**Your assignment**
Copy each line of the listing where the word "performed" can be found.

**Input records**
▬▬▬▬▬▬▬▬▬▬

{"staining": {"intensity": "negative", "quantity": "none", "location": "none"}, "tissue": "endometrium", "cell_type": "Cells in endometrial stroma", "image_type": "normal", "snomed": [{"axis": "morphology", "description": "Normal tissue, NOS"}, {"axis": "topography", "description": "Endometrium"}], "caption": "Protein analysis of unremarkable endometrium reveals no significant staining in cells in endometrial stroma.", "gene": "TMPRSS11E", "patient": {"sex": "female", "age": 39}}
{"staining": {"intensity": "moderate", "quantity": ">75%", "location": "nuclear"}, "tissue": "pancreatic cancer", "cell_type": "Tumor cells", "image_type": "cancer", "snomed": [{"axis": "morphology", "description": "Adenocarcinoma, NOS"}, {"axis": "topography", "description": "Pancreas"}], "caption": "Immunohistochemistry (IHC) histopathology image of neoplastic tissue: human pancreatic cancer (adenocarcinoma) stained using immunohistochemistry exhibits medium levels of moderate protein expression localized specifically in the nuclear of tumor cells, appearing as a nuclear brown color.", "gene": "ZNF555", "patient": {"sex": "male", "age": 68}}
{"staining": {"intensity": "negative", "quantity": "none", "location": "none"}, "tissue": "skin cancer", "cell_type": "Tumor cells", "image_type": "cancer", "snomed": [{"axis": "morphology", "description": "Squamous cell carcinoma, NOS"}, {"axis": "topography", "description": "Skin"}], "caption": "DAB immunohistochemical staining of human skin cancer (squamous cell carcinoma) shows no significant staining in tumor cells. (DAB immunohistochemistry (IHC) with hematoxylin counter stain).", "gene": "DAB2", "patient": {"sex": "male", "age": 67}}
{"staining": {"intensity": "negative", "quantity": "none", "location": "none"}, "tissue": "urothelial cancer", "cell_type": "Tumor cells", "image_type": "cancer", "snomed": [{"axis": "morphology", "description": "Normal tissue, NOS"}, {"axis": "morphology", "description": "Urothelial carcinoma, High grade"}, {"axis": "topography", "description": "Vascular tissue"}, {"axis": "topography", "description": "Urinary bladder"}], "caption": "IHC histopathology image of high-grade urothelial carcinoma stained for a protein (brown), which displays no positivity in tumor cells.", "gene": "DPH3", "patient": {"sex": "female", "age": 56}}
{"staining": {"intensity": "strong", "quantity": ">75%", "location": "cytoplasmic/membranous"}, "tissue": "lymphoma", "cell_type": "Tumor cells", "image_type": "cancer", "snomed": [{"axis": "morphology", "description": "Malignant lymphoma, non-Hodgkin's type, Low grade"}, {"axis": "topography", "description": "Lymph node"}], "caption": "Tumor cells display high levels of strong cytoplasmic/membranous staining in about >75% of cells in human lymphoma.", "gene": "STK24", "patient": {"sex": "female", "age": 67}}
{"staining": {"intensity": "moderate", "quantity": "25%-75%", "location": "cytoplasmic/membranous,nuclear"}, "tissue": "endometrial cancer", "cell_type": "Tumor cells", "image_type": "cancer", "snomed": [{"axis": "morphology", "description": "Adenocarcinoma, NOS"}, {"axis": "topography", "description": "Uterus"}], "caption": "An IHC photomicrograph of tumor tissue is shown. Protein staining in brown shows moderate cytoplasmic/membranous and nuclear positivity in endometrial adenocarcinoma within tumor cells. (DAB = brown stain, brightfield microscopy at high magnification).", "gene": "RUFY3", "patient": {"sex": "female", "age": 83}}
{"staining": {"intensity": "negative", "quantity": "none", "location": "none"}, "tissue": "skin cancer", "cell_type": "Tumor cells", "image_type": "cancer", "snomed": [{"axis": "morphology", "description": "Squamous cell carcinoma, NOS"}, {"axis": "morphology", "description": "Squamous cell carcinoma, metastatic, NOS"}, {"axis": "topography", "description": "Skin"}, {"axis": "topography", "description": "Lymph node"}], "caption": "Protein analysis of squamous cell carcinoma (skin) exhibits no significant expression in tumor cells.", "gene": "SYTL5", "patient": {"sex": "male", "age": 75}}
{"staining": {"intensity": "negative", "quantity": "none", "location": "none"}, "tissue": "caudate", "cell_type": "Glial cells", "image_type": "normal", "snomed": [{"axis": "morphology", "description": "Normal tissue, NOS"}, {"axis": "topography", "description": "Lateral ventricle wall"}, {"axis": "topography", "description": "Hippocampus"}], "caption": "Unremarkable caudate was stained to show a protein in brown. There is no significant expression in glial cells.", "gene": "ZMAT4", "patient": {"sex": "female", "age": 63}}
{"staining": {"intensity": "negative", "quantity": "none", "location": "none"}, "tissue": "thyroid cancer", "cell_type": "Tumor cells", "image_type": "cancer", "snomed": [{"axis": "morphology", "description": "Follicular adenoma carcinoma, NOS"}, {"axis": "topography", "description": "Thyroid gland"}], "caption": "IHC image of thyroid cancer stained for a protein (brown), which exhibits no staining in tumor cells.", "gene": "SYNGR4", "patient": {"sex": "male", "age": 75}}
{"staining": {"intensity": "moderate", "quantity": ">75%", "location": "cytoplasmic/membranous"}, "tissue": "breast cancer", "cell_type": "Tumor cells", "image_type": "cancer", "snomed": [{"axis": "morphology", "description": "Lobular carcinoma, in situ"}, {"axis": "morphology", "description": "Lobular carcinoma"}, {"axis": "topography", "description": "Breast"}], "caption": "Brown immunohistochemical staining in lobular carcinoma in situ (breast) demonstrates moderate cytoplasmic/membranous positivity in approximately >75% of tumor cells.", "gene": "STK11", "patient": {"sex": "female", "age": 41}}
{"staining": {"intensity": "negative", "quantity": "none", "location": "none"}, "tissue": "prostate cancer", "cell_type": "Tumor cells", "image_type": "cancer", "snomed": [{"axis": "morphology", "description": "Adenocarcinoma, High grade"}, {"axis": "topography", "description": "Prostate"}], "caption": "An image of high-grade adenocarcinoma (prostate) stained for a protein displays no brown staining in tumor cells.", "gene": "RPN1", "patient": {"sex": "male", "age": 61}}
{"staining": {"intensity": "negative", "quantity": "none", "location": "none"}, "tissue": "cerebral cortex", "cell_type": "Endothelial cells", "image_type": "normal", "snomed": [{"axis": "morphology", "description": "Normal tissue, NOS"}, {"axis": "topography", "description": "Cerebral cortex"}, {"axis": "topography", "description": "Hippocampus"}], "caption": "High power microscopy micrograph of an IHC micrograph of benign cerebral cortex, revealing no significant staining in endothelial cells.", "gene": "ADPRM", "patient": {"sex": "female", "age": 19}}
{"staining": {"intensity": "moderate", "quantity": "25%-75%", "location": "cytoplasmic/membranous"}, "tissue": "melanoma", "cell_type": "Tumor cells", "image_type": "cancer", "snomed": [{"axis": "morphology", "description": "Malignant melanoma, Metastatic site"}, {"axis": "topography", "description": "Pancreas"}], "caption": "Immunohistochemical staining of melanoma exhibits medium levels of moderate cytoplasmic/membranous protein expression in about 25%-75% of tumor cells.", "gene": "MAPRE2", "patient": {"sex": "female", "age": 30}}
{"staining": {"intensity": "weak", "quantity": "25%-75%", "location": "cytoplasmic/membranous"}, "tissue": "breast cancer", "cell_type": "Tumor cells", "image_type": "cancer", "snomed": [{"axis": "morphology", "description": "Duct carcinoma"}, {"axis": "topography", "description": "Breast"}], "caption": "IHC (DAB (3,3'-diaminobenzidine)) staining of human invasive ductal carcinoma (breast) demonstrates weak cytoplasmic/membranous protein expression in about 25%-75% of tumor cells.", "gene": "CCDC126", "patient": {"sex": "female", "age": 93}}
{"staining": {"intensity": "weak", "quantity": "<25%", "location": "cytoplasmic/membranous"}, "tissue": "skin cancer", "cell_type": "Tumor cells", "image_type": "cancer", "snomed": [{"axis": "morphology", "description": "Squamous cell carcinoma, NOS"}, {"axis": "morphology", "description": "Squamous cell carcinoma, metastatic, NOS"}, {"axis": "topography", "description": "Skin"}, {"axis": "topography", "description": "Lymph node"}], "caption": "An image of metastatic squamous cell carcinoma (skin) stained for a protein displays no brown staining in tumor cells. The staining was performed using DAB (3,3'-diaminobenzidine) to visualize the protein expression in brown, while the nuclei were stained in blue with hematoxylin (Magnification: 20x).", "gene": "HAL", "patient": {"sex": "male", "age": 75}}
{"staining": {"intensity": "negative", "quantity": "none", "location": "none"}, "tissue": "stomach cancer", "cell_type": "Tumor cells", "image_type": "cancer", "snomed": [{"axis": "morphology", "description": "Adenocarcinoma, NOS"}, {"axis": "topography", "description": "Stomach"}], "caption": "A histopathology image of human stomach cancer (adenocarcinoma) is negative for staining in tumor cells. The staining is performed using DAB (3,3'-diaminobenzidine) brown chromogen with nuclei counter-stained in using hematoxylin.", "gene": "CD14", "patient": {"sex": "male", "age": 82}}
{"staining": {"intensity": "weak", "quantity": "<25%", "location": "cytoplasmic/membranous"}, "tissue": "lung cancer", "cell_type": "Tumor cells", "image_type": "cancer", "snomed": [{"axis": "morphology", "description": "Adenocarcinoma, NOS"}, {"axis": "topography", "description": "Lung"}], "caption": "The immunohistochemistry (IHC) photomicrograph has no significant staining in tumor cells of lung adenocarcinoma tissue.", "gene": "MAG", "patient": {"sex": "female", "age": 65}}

▬▬▬▬▬▬▬▬▬▬

**Your solution**
{"staining": {"intensity": "weak", "quantity": "<25%", "location": "cytoplasmic/membranous"}, "tissue": "skin cancer", "cell_type": "Tumor cells", "image_type": "cancer", "snomed": [{"axis": "morphology", "description": "Squamous cell carcinoma, NOS"}, {"axis": "morphology", "description": "Squamous cell carcinoma, metastatic, NOS"}, {"axis": "topography", "description": "Skin"}, {"axis": "topography", "description": "Lymph node"}], "caption": "An image of metastatic squamous cell carcinoma (skin) stained for a protein displays no brown staining in tumor cells. The staining was performed using DAB (3,3'-diaminobenzidine) to visualize the protein expression in brown, while the nuclei were stained in blue with hematoxylin (Magnification: 20x).", "gene": "HAL", "patient": {"sex": "male", "age": 75}}
{"staining": {"intensity": "negative", "quantity": "none", "location": "none"}, "tissue": "stomach cancer", "cell_type": "Tumor cells", "image_type": "cancer", "snomed": [{"axis": "morphology", "description": "Adenocarcinoma, NOS"}, {"axis": "topography", "description": "Stomach"}], "caption": "A histopathology image of human stomach cancer (adenocarcinoma) is negative for staining in tumor cells. The staining is performed using DAB (3,3'-diaminobenzidine) brown chromogen with nuclei counter-stained in using hematoxylin.", "gene": "CD14", "patient": {"sex": "male", "age": 82}}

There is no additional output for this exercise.